Some brokers are unscrupulous. But the extensive industry infrastructure that pre-dates the ACA ensured from the start that they would play an essential role in marketplace enrollment, and that role has grown. There are far more brokers selling ACA plans than there are nonprofit enrollment assisters, and the latter help more people eligible for Medicaid than for the marketplace. The Biden administration has continued to support EDE development — and brokers.

The Trump administration’s fondness for DE and EDE probably has roots in a conservative goal, as old as the ACA, to decentralize the marketplace. Effecting enrollments through commercial sites — a goal reflected in a Georgia waiver proposal, to be discussed in Part II, to do away with any centralized state-sponsored exchange — was ideologically affiliated with breaking the ACA-compliant plan mold, founded on guaranteed issue and mandatory Essential Health Benefits. EDE platforms are anchored to HealthCare.gov, however, and subject to strict regulation — regulation that CMS has proposed to tighten in preparation for enabling state-based marketplaces to embrace EDE.

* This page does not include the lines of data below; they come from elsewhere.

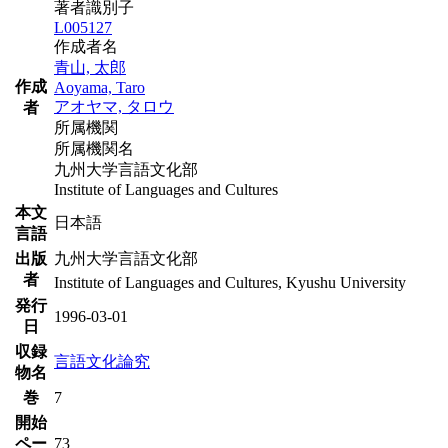
著者識別子
L005127
作成者名
青山, 太郎
作成
Aoyama, Taro
アオヤマ, タロウ
者
所属機関
所属機関名
九州大学言語文化部
Institute of Languages and Cultures
本文
日本語
言語
出版
九州大学言語文化部
者
Institute of Languages and Cultures, Kyushu University
発行
1996-03-01
日
収録
言語文化論究
物名
巻
7
開始
ペー
73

It should also be noted that CMS’s gutting of navigator funding was paired with sharp reductions in marketing and advertising and complemented by rhetorical and ideological hostility to the marketplace as currently constituted. HealthCare.gov messaging in the Trump years — e.g., in email marketing to people with HealthCare.gov logins — never had anything good to say about the coverage on offer; the enrollment reminders were bare-bones and grudging. The Trump administration also cut the Open Enrollment Period in HealthCare.gov states to six weeks. That measure probably reduced OEP enrollment, while it also apparently reduced enrollment attrition, as only those who knew they needed coverage found their way to enrollment. Retention improved steadily through the Trump years, also spurred by the widespread availability of zero-premium plans boosted by silver loading. In fact, when improved retention is taken into account, the reduced end-of-OEP enrollment in the Trump years looks like something of an illusion.